Goal of the exercise:
Return, exactly as written, the lines of the material from its top through the line with "safe and we", keeping pictures out.

Records to use:
■ ■ ■ ■

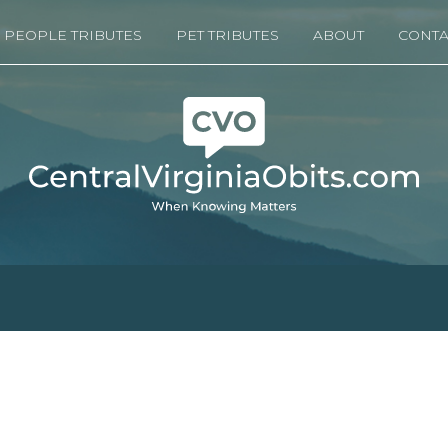
PEOPLE TRIBUTES
PET TRIBUTES
ABOUT
CONTA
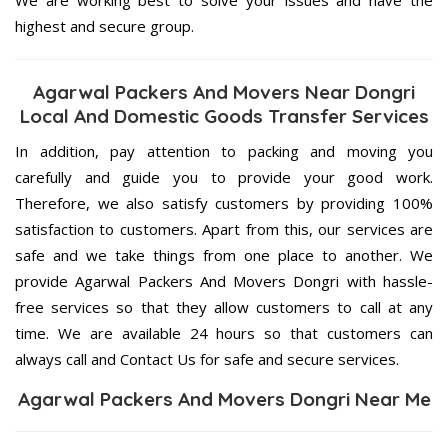
highest and secure group.
Agarwal Packers And Movers Near Dongri
Local And Domestic Goods Transfer Services
In addition, pay attention to packing and moving you
carefully and guide you to provide your good work.
Therefore, we also satisfy customers by providing 100%
satisfaction to customers. Apart from this, our services are
safe and we take things from one place to another. We
provide Agarwal Packers And Movers Dongri with hassle-
free services so that they allow customers to call at any
time. We are available 24 hours so that customers can
always call and Contact Us for safe and secure services.
Agarwal Packers And Movers Dongri Near Me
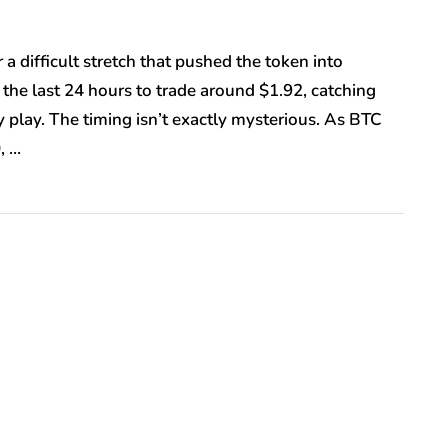
a difficult stretch that pushed the token into
 the last 24 hours to trade around $1.92, catching
y play. The timing isn’t exactly mysterious. As BTC
, …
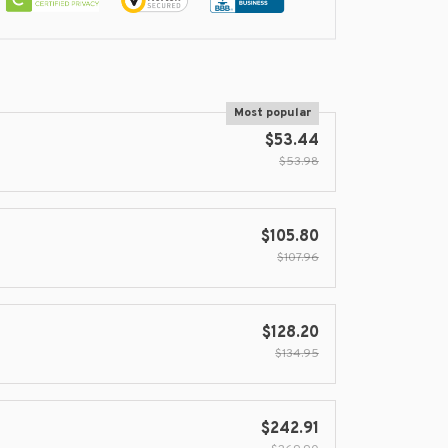
Most popular
$53.44
$53.98
$105.80
$107.96
$128.20
$134.95
$242.91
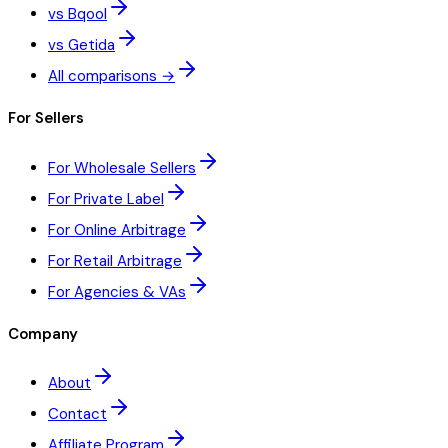
vs Bqool
vs Getida
All comparisons →
For Sellers
For Wholesale Sellers
For Private Label
For Online Arbitrage
For Retail Arbitrage
For Agencies & VAs
Company
About
Contact
Affiliate Program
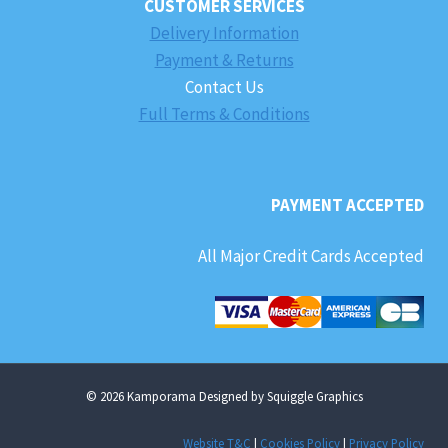
CUSTOMER SERVICES
Delivery Information
Payment & Returns
Contact Us
Full Terms & Conditions
PAYMENT ACCEPTED
All Major Credit Cards Accepted
© 2026 Kamporama Designed by Squiggle Graphics
Website T&C
|
Cookies Policy
|
Privacy Policy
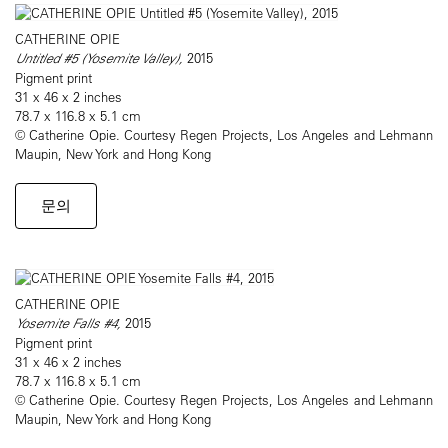
CATHERINE OPIE
Untitled #5 (Yosemite Valley),
2015
Pigment print
31 x 46 x 2 inches
78.7 x 116.8 x 5.1 cm
© Catherine Opie. Courtesy Regen Projects, Los Angeles and Lehmann
Maupin, New York and Hong Kong
문의
CATHERINE OPIE
Yosemite Falls #4,
2015
Pigment print
31 x 46 x 2 inches
78.7 x 116.8 x 5.1 cm
© Catherine Opie. Courtesy Regen Projects, Los Angeles and Lehmann
Maupin, New York and Hong Kong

■ ■ ■ ■

Task solution:
PEOPLE TRIBUTES
PET TRIBUTES
ABOUT
CONTA
highest and secure group.
Agarwal Packers And Movers Near Dongri
Local And Domestic Goods Transfer Services
In addition, pay attention to packing and moving you
carefully and guide you to provide your good work.
Therefore, we also satisfy customers by providing 100%
satisfaction to customers. Apart from this, our services are
safe and we take things from one place to another. We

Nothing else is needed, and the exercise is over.